** Data under study follows **

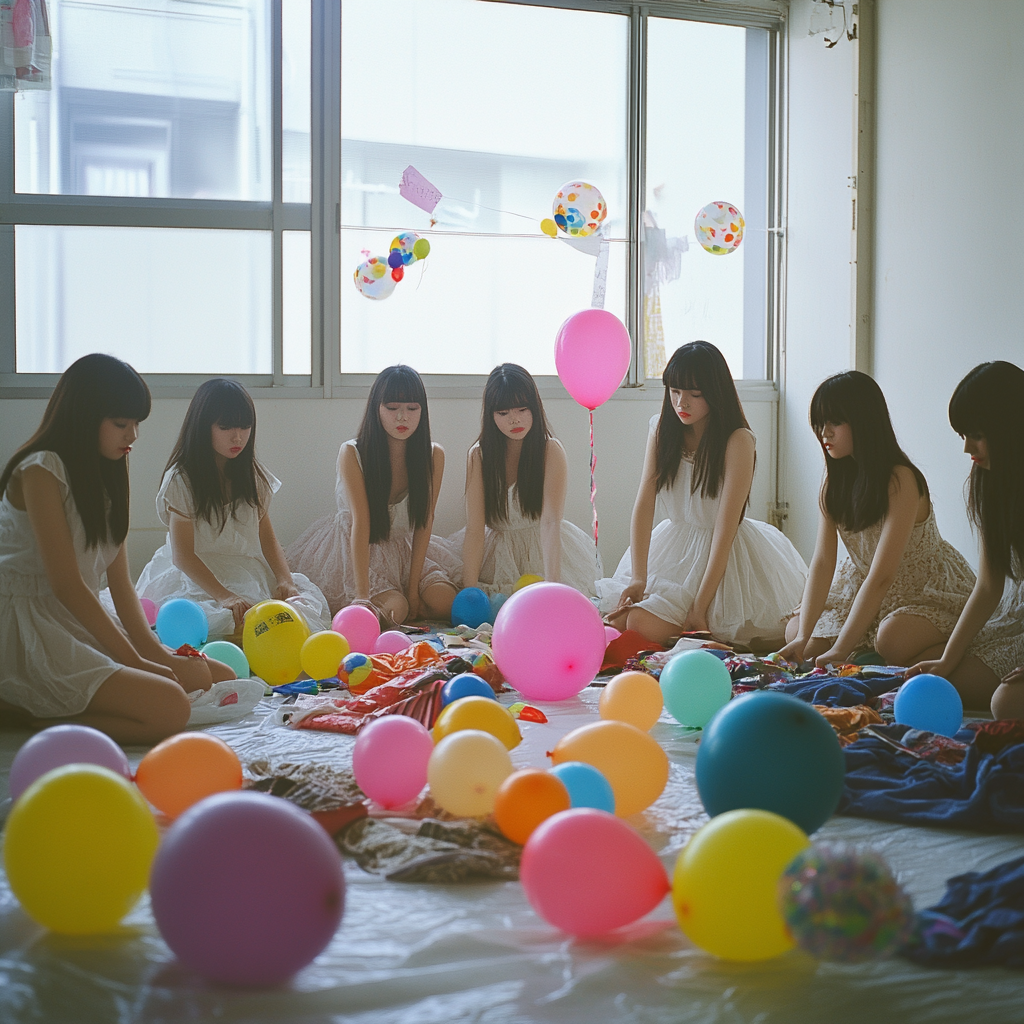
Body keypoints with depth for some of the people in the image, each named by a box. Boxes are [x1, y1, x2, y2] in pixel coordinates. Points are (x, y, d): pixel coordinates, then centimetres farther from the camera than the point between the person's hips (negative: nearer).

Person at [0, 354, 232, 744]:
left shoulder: (105, 476, 17)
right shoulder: (41, 471, -11)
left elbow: (120, 582, 12)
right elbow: (67, 584, -16)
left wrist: (155, 650, -1)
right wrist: (134, 661, -15)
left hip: (82, 624, 10)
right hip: (33, 634, -10)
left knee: (210, 677, -1)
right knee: (169, 709, -26)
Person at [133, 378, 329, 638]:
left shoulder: (252, 476, 11)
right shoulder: (181, 480, -6)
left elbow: (267, 537, 12)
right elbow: (182, 555, -11)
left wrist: (285, 580, -9)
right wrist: (223, 596, -25)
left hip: (250, 575, 5)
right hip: (197, 580, -5)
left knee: (310, 600, -23)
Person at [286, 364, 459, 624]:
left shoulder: (433, 455, -8)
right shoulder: (352, 454, -18)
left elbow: (424, 522, -8)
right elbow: (361, 524, -26)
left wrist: (413, 588, -14)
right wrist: (362, 596, -35)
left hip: (404, 551, 4)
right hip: (355, 551, -4)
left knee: (445, 603, -19)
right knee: (393, 609, -28)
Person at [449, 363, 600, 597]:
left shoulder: (551, 451, -15)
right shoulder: (479, 455, -8)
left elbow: (551, 521, -25)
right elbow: (475, 529, -14)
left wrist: (552, 585, -39)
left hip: (544, 550, -2)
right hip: (498, 555, 3)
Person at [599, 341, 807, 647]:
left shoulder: (738, 441, -17)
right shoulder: (661, 428, 1)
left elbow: (726, 527, -20)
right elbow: (644, 504, -5)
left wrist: (699, 605, -24)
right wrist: (638, 578, -16)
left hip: (724, 553, -6)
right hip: (673, 547, 6)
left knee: (644, 625, -21)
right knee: (618, 620, -10)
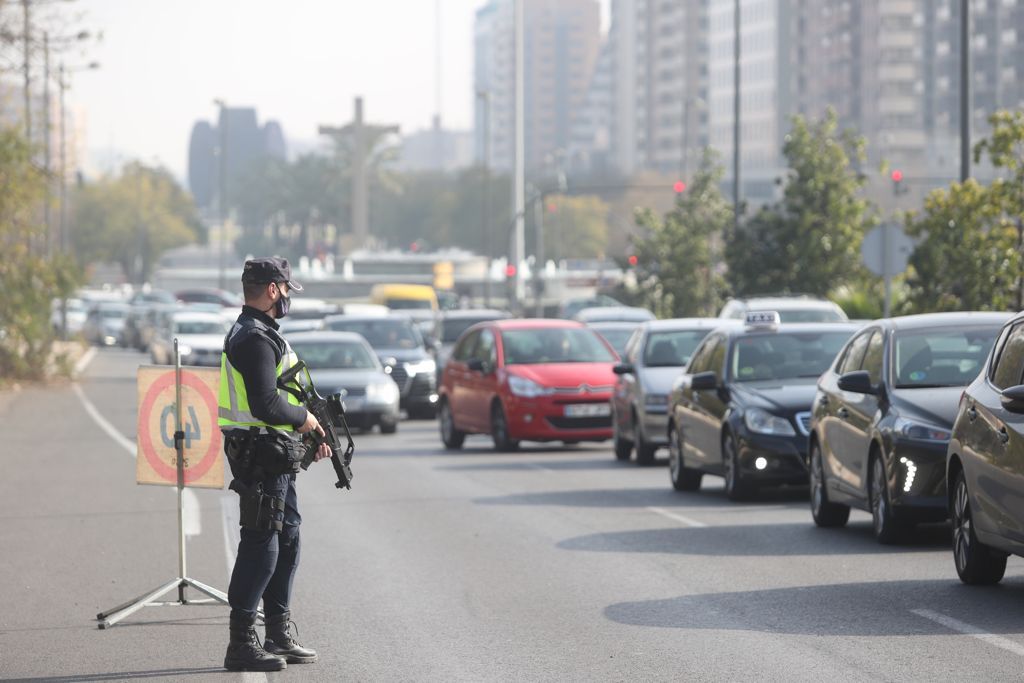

** End of Data under study **

**Exercise details:**
Copy all of the records above line for line, leaving out the pictures.

**Solved exercise:**
Body keypoints with depth for some of the people in the image, each named by a box. Boxes are [x1, y1, x2, y2] in pixel coordinates. Points are (x, y, d): pixel coordinates, then centimetres farther from the camera than the point between the person's hips (negative: nearer).

Person at [0, 354, 232, 744]:
left shoulder: (105, 476, 17)
right shoulder: (41, 471, -11)
left elbow: (120, 582, 12)
right elbow: (67, 584, -16)
left wrist: (155, 650, -1)
right wrist: (134, 661, -15)
left hip: (82, 624, 10)
right hip: (33, 634, -10)
left knee: (210, 677, -1)
right knee: (169, 709, -26)
Person at [133, 378, 329, 638]:
left shoulder: (252, 476, 11)
right shoulder: (181, 480, -6)
left elbow: (267, 537, 12)
right elbow: (182, 555, -11)
left wrist: (285, 580, -9)
right wrist: (223, 596, -25)
left hip: (250, 575, 5)
right hip: (197, 580, -5)
left knee: (310, 600, -23)
Person at [286, 364, 459, 624]:
left shoulder: (433, 455, -8)
right shoulder: (352, 454, -18)
left elbow: (424, 522, -8)
right elbow: (361, 524, -26)
left wrist: (413, 588, -14)
right wrist: (362, 596, -35)
left hip: (404, 551, 4)
right hip: (355, 551, -4)
left knee: (445, 603, -19)
right knee: (393, 609, -28)
Person at [449, 363, 600, 597]:
left shoulder: (551, 451, -15)
right shoulder: (479, 455, -8)
left elbow: (551, 521, -25)
right elbow: (475, 529, -14)
left wrist: (552, 585, -39)
left hip: (544, 550, -2)
right hip: (498, 555, 3)
Person at [599, 341, 807, 647]:
left shoulder: (738, 441, -17)
right shoulder: (661, 428, 1)
left elbow: (726, 527, -20)
right elbow: (644, 504, -5)
left wrist: (699, 605, -24)
right wrist: (638, 578, -16)
left hip: (724, 553, -6)
right hip: (673, 547, 6)
left knee: (644, 625, -21)
right knee: (618, 620, -10)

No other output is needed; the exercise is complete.